While it makes me look like I'm stalking him, Walt Hickey is doing some of the more fun data analysis on the new FiveThirtyEight. His recent April 13 article examined features from the entire canon of Bob Ross paintings and he happily made this data available within days. The data is stored as a rectangular matrix of episodes or pieces by rows and the specific features as columns. A piece like "Mountain-By-The-Sea" from Season 9, Episode 12 is coded as containing 10 features: "beach", "bushes", "clouds", "cumulus", "deciduous", "mountain", "ocean", "snowy mountain", "tree", and "waves".
To a network scientist like me, this is a common way of storing relationships. We typically imagine social networks as people connected to other people via friendship links, but we can also create many other kinds of networks like people connected to employers or the ingredients contained within recipes. These latter two networks are called "bipartite networks" because they involve two distinct types of nodes (people and employers, ingredients and recipes). We can create a bipartite network of paintings from Hickey's data where a painting is connected to its features and these features are in turn shared with some other paintings. In the figure below, we can see that some features like trees are highly central (bigger text meaning more paintings having that feature). Conversely, features like "beach", "ocean", or "waves" are more peripheral on the upper left.
For example, while the "Mountain-By-The-Sea" is described by the 10 features mentioned above, other paintings share some of these same features. There are 26 other paintings such as "Surf's Up" and "High Tide" also contain "beach" features, and these beach-related paintings also have other features that they share in common with still other paintings. But "Mountain-By-The-Sea" is indirectly connected to "Mountain In and Oval" via "bushes".
Performing a mathematical operation to convert the bipartite network into a more traditional network, we can connect these paintings directly to each other if they share a feature in common. In addition to having "bushes" in common, "Mountain-By-The-Sea" and "Mountain In and Oval" also have "clouds", "cumulus", "deciduous", "mountain", and "tree" in common.
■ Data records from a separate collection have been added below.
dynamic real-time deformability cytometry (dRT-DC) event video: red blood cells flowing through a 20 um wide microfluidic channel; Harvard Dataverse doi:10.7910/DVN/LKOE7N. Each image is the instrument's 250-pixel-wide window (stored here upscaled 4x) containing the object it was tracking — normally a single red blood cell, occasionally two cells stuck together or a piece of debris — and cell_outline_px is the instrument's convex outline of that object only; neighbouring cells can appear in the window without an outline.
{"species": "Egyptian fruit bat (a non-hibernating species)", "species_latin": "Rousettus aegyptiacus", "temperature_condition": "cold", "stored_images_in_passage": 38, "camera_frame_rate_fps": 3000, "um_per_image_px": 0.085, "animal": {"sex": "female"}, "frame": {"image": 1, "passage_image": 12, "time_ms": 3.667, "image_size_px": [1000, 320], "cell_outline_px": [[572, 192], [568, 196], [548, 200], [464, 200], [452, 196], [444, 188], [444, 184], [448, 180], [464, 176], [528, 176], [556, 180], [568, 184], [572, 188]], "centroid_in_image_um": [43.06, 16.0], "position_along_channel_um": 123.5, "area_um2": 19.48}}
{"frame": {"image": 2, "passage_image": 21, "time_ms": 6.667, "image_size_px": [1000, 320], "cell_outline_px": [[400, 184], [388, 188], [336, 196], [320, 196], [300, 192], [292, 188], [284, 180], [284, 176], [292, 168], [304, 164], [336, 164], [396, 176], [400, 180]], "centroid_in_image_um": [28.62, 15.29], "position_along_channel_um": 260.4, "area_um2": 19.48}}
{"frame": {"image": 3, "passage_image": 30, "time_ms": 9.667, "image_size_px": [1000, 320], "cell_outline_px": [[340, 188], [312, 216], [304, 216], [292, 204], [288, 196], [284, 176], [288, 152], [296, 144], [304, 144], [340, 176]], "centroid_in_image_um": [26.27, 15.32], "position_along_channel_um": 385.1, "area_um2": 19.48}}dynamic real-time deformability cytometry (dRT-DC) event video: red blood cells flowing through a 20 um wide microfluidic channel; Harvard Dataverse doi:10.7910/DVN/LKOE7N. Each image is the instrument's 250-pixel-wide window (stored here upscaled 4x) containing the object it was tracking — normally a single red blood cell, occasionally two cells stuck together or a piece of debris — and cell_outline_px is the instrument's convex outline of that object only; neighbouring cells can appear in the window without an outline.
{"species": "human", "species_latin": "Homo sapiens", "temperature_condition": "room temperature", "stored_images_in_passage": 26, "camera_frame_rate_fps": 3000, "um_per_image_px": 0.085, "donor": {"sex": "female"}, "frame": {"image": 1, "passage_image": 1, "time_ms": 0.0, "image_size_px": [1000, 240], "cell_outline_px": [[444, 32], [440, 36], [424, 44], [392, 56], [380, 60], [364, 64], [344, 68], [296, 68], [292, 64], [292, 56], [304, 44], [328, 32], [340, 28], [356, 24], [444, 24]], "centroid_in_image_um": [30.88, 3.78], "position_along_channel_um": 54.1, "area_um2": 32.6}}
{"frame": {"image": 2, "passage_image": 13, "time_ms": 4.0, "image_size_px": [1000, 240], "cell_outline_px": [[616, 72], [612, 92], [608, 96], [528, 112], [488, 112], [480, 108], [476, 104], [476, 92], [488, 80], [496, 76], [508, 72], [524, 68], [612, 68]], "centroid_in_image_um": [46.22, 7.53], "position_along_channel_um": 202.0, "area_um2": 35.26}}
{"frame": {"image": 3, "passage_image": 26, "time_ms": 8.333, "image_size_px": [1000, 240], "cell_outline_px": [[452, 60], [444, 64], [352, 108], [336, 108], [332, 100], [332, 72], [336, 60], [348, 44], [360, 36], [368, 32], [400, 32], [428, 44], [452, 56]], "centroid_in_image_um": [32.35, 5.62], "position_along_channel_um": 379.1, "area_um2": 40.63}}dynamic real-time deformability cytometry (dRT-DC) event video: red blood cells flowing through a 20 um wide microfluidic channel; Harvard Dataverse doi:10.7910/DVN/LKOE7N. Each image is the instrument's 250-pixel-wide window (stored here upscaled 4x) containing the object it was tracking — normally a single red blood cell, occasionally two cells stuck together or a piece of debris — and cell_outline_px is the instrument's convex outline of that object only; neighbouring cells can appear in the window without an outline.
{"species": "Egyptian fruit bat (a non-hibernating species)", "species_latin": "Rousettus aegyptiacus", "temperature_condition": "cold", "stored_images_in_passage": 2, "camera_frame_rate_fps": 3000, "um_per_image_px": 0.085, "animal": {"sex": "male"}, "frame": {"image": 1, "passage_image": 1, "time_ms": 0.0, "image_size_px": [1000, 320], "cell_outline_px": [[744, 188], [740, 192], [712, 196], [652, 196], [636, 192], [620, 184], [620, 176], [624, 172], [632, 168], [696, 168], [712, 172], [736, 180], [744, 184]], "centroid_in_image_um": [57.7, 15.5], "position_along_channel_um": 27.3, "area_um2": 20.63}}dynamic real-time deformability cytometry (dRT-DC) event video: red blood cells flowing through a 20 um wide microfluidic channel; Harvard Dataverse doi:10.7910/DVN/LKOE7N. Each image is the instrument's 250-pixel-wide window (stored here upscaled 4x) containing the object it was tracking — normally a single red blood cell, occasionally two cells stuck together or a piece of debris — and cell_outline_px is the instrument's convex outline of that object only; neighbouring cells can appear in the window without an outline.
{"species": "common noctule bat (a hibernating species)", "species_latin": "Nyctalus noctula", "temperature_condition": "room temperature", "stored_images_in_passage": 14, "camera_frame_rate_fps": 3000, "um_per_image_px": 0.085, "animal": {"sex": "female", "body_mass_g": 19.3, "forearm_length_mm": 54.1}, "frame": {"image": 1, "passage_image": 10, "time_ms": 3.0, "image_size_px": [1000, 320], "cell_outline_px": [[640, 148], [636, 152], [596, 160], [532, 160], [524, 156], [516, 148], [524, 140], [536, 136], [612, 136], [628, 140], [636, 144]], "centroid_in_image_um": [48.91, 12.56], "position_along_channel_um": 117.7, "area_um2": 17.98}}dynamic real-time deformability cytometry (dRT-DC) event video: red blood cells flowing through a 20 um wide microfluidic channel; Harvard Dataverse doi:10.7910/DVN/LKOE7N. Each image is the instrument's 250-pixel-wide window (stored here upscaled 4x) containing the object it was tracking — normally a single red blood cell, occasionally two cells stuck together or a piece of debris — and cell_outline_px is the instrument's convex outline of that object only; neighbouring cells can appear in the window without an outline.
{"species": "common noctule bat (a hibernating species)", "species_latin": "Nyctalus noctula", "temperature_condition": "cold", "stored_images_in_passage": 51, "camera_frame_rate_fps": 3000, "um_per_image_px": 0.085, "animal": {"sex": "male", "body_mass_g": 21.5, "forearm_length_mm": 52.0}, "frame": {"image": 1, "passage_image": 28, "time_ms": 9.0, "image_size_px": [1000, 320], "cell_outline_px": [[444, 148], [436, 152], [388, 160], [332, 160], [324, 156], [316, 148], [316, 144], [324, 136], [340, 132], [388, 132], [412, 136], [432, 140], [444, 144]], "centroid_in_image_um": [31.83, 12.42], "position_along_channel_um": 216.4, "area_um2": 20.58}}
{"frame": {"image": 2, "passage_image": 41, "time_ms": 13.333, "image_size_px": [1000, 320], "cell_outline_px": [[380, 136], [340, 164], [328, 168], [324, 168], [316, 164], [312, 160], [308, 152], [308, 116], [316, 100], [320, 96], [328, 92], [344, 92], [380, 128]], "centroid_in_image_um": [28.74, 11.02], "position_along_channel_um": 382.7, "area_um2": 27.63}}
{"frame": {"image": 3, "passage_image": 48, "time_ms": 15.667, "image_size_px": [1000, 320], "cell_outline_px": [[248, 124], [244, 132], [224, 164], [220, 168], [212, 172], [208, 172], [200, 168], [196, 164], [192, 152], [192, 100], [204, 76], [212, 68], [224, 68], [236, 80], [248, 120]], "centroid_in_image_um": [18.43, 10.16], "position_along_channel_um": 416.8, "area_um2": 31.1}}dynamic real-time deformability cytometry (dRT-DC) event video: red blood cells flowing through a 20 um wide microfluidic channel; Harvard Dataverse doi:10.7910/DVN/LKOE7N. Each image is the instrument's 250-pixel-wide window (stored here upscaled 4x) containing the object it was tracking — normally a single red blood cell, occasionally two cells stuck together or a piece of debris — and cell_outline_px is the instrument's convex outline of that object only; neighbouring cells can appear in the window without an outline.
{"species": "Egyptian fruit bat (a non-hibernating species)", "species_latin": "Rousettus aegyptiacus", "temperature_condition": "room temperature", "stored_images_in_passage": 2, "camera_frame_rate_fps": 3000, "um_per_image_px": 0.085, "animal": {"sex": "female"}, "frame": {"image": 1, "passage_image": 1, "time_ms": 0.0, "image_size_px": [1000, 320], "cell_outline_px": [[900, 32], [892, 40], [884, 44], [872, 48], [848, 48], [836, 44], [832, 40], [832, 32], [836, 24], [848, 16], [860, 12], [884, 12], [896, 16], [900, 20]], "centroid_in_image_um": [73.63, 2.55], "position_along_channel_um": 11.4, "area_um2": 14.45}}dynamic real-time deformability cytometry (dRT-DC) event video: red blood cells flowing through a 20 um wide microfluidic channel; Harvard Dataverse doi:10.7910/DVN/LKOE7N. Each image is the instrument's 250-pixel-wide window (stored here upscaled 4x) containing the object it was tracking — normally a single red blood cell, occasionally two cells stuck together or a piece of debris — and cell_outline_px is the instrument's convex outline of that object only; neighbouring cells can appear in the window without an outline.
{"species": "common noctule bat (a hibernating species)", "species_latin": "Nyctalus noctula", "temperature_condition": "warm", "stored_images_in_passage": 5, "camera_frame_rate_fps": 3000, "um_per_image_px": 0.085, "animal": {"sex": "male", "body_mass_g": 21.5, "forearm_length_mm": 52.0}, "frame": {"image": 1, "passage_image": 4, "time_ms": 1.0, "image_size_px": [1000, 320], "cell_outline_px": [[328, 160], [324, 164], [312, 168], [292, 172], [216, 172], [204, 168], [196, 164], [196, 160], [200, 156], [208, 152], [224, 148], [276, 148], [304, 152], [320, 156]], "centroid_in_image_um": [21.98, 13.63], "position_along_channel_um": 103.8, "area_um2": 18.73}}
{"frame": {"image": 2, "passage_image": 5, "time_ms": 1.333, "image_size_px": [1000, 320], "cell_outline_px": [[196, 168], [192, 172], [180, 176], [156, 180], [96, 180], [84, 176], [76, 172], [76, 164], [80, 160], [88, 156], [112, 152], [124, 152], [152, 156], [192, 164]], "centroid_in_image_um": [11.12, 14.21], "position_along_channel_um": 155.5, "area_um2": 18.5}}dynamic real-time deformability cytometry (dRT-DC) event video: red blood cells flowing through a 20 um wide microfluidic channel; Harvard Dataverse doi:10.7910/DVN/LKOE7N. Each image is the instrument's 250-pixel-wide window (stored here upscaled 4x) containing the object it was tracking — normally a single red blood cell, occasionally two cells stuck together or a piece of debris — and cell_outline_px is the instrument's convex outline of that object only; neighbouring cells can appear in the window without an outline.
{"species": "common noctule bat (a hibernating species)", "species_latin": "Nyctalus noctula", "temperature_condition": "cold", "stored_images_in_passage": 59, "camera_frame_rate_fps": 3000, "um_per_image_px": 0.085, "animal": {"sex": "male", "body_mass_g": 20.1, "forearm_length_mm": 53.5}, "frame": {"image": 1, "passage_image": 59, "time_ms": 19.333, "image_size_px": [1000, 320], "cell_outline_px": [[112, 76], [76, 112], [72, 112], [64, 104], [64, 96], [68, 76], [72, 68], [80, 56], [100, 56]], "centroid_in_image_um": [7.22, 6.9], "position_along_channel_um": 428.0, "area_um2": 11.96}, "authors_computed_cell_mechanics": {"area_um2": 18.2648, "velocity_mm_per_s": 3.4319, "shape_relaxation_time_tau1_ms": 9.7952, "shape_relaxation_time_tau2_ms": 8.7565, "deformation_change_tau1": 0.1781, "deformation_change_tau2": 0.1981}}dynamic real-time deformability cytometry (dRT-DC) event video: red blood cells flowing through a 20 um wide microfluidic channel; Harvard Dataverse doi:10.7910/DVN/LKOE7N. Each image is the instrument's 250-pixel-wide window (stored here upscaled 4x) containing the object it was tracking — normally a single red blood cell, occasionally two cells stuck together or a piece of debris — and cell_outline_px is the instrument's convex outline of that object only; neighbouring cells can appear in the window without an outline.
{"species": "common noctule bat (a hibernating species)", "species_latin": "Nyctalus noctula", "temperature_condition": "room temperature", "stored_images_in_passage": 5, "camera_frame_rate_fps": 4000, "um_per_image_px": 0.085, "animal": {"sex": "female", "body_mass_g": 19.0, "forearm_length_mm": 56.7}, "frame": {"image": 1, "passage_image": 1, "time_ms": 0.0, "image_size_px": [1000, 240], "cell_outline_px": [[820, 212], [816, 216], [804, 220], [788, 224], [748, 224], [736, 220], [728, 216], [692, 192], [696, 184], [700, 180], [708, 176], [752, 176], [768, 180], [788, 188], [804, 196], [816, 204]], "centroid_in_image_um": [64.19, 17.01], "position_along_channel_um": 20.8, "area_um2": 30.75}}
The mathematical operation assigns the relationship between "Mountain-By-The-Sea" and "Mountain In and Oval" a score of 6 because they share 6 features in common.
While Ross was a prolific painter, we well know that some features like trees occur more often than others. As a result, almost every painting is connected to every other painting by at least one feature, which isn't terribly interesting to visualize as it would be a big "hairball." Instead, we can take advantage of the fact that paintings have different levels of similarity to each other. We'll use the SBV backbone algorithm developed by some of my network science colleagues at Northeastern University to extract only those relationships between paintings that are particiularly interesting and then visualize the resulting network.
Using an excellent network visualization tool called Gephi, I layed the network out and colored it below. Again, a painting (represented as a label below) is connected to another painting if they both share features in common. The SBV algorithm removed some links that should be present, but we can interpret the remaining links to be the "most important" links. I then used Gephi's modularity function to discover "subcommunities" within this network that are highly similar to each other. These communities are represented by the six colors below.
Red These are ocean scenes which are not unusual in Ross's repertoire --- there are many paintings in here --- but they share few features with other paintings in his oeuvre. Note that "Mountain by the Sea" is one of the three paintings that connect this group back to the rest.
Yellow These are the "waterfall" paintings.
Green These are the "mountain" paintings.
Purple These are the "snow" paintings.
Light blue These are the "homes" paintings.
Dark blue Something of a catchall.
We can also compute the "entropy" of all the features Ross used in a given season. Entropy is a way of measuring how disorganized a system is; in our case, how many times each feature appears in a season. If the same features we used exactly once, then the entropy would be 0. If different features were used different amounts, then the entropy would be high. Basically, entropy is another way of measuring how experimential or diverse Ross's work was in a given season by how many different features he used.
The first two seasons have very low entropy, suggesting a very conservative approach. Season 3 and 4 see a drastic departure in style and much higher entropy (more experimentation) before falling again in Seasons 5 through 7 to a more conservative set of features again. Season 8 shows another surge in experimentation --- different features being used in different amounts during the season. Season 13 shows some retrenchment back to more conservative habits followed again by a more experimental season. But in general, there's a pattern of low entropy in the early years, a middle period of high levels of experimentation, followed in the later years by a consistent but moderate level of differentiation.